Tabii ki zayıf yedek kulübesi bir etken fakat konuyu bağlayacağım yer bu "Avrupa maceraları" yüzünden Daum'a giydirilmesi. Takıma bir sistem oturtmak, oyuncuları adapte etmek seneler süren bir iş. Daum Fenerbahçe'deki üç senesinde her yıl daha yüksek puan alıp daha fazla gol atarak bitirmişti ligi. Şampiyonlar Liginde oynanan maçlar yavaş yavaş oturmaya başlayan sistemin habercisiydi fakat bir maçtan sonra bütün birikim silindi. İki sezon sonra Deivid'in, Uğur'un gördüğümüz en iyi maçları çıkarmasıyla elemelerde takımları geçmeye başladık.

Burada araya girip bir yanlış anlamayı erkenden önlemem gerek. Eleme sistemi uygulanan maçlarda şans ve günlük performans her şeyi belirler demiyorum. Barcelona gibi bir takımınız varsa oyunu domine edip turu geçme şansınız daha fazladır, fakat o gün iki oyuncunuz gününde değilse gol atamazsınız, fazladan bir gol yersiniz ve elenirsiniz. Zaten takımın oyunu tek maçlar ve hatta tek sezon üzerinden değil, uzun senelere yayılan bir performansla ölçülür bu yüzden. Daum'a ikinci bir şans verildi ve takımı genç oyuncularla yeniden oluşturmaya başladı. Sezon sonunda korkarım bu elemeli Avrupa maçlarındaki performansı yüzünden yine eleştirilecek. Bu sefer daha önce camia olarak onlarca kez yaptığımız hatayı yapıp yeni yeni şekillenen takımı tepeden baltalamayalım.
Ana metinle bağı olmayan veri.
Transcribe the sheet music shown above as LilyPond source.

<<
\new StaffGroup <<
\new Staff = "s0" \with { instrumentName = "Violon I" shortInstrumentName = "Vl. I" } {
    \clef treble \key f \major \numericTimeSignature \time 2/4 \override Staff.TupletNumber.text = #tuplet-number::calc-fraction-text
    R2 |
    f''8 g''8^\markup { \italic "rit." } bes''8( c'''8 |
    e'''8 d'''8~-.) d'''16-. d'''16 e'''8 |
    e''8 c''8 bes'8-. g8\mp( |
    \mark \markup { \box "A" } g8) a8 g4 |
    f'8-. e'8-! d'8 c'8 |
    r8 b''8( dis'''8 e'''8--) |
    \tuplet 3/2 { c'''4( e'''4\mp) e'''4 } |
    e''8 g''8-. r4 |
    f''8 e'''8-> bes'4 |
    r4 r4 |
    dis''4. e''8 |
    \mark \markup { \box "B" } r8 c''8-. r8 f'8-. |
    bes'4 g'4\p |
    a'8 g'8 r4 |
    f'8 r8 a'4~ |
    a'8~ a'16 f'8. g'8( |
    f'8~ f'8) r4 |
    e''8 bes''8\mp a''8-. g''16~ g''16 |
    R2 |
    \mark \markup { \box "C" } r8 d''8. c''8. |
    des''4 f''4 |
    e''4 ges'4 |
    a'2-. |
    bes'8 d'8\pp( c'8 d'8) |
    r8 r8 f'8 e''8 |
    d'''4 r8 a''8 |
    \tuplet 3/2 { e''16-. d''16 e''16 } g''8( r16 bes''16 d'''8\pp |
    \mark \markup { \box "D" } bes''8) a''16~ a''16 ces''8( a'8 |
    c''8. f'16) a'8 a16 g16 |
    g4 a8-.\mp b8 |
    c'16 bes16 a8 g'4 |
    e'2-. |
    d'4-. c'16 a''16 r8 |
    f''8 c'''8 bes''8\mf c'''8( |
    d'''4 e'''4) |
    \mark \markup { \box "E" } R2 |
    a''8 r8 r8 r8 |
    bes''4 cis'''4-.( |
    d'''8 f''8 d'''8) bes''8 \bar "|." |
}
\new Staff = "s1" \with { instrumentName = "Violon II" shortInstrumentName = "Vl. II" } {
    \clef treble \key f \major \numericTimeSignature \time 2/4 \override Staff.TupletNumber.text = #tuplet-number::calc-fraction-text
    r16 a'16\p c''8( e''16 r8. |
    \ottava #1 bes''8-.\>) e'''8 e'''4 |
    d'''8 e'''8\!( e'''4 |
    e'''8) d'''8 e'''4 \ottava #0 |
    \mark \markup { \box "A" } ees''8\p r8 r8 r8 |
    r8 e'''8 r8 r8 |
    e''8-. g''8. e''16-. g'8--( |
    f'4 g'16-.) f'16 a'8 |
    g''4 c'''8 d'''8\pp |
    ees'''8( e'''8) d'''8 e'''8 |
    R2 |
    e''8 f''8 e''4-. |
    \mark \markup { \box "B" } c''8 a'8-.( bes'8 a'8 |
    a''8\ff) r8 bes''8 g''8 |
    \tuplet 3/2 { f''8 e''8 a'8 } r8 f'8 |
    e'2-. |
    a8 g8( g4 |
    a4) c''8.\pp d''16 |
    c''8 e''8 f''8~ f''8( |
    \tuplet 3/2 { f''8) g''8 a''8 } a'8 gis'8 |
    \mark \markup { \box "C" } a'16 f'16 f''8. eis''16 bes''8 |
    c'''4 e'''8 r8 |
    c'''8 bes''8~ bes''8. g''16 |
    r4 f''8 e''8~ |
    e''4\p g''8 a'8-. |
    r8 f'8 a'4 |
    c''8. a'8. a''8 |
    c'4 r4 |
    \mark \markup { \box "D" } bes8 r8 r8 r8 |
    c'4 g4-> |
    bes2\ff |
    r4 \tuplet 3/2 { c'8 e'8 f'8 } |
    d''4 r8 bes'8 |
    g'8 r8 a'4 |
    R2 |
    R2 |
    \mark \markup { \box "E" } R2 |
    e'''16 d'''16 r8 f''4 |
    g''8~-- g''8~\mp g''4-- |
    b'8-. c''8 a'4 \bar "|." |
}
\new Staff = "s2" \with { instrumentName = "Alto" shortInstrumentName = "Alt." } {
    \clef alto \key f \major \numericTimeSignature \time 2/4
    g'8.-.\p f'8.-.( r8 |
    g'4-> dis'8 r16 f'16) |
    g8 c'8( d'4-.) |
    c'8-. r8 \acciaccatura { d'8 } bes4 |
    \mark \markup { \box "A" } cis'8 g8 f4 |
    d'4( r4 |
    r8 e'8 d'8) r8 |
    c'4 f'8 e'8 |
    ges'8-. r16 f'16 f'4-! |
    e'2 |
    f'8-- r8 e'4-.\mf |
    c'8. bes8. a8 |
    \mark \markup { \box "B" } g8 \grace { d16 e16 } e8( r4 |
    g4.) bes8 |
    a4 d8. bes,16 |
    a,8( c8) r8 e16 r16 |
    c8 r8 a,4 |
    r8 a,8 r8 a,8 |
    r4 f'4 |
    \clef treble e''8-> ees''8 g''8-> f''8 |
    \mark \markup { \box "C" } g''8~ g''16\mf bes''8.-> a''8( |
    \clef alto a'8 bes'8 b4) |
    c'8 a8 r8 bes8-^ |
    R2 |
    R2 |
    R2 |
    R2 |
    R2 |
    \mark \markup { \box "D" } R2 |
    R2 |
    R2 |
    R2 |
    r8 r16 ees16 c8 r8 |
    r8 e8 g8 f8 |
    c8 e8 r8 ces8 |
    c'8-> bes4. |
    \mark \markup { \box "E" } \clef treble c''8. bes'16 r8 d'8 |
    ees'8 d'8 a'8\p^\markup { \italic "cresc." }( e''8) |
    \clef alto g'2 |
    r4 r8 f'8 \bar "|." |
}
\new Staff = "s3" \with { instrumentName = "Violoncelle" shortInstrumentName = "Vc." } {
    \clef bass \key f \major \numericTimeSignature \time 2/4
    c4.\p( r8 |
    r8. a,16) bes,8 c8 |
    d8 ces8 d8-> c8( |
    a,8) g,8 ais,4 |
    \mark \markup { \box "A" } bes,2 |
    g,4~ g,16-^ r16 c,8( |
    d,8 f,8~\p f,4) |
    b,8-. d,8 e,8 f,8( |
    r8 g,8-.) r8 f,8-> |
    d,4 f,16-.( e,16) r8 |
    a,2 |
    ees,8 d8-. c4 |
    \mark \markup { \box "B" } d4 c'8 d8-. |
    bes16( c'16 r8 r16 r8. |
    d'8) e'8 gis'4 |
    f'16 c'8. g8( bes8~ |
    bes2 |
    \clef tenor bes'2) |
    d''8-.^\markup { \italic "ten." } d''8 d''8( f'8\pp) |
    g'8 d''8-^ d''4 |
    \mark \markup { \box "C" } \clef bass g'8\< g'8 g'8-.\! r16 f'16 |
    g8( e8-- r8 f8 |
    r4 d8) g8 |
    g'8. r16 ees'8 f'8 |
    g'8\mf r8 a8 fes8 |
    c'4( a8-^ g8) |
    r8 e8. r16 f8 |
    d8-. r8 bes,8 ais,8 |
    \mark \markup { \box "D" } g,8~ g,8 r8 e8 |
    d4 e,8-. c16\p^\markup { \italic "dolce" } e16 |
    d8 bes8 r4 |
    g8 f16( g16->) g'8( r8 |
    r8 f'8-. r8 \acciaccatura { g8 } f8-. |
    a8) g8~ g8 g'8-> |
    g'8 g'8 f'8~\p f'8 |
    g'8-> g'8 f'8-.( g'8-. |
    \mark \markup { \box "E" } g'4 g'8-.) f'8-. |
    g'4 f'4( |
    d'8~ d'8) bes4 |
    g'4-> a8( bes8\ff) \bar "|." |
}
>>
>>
Sezon sonu şampiyon olursak bu yazıyı yazsam skor taraftarı denilirdi, hâlâ şampiyon olmadık, belki olamayacağız. Ne olursa olsun Daum'un takımda tutulması gerek. Daha önce getirilen teknik adamlar bu fikri savunmak için yeterince ikna edici oluyorlar. Barcelona-İnter maçını da Daum'u savunmaya bağladım bir şekilde, nasıl kör bir Daum fanatiğiyim anlayın artık.


4 comments:

  1. paranoidandroid dedi ki...

    bu tür maç şansları yanımızda olsaydı rahatlıkla liverpool'nun konumunda olabilirdik bu sene.
    ama cannes yerine lille olacak herhalde.

  2. PVH dedi ki...

    Lille tabii :) Duzelttim, sagol.

  3. Gökçe dedi ki...

    @PVH: yalniz olmadigimi gormek ne guzel. 34 yasindayim belki de gordugum en guzel takim Daum'un o hep ustune koyan takimiydi. Sampiyonluk sansimiz yuzde otuz gibi bence ama dedigin gibi Daum kalmali...

  4. aydın dedi ki...

    İnternet kullanıcısı Türk gençliği ''anti''ci mantığını Avrupa futboluna da bulaştırdı ya, ne diyelim.
    Barcelona kapasitesinin çok değil %25'ini defans oynamaya ayırsa 2005'den günümüze 6 kez üst üste Avrupa Şampiyonu olabilirdi.Buna tenezzül etmiyorlar.
    Tabii büyük başın büyük derdi olur.Gerekirse Selçuk Şahin gibi 30 metreden şansını deneyeceksin ya tutarsa diye, gerekirse Hasan Şaş gibi 3 kişinin arasına dalacaksın o kapalı savunmayı yarmak için.Bunları yapmayıp sistemden taviz vermeyince eloğlu başlar konuşmaya ''Etoo gitmemeliydi'', ''Zlatan yanlış oldu'', ''İniestasız olmuyor''.
    Yazık oldu, antici Türk gençliği de kına yaksın.
    Bunlar 1950'li yıllarda Real Madrid'in şampiyonluk serisini görselerdi çatlayıp intihar ederlerdi herhalde.Nasıl bir ruh hastalığıdır arkadaş anlamak mümkün değil.
    Finalde Bayern ve Van Gaal yapsın bir şeyler artık.
    Daum konusuna gelince, Daum eski Daum değil.
    Paranın da rahatın da tadını aldı.
    Kaldı ki ilk döneminden akılda en çok kalan Roland Koch'un kondüsyonerliği ise burada enteresan bir durum var demektir.
    Yine de Mehmet Topuz için yaptığı yorum mantalitesinin baki kaldığını gösteriyor.
    Gerisi icraat, hayırlısıyla onu da görecek miyiz.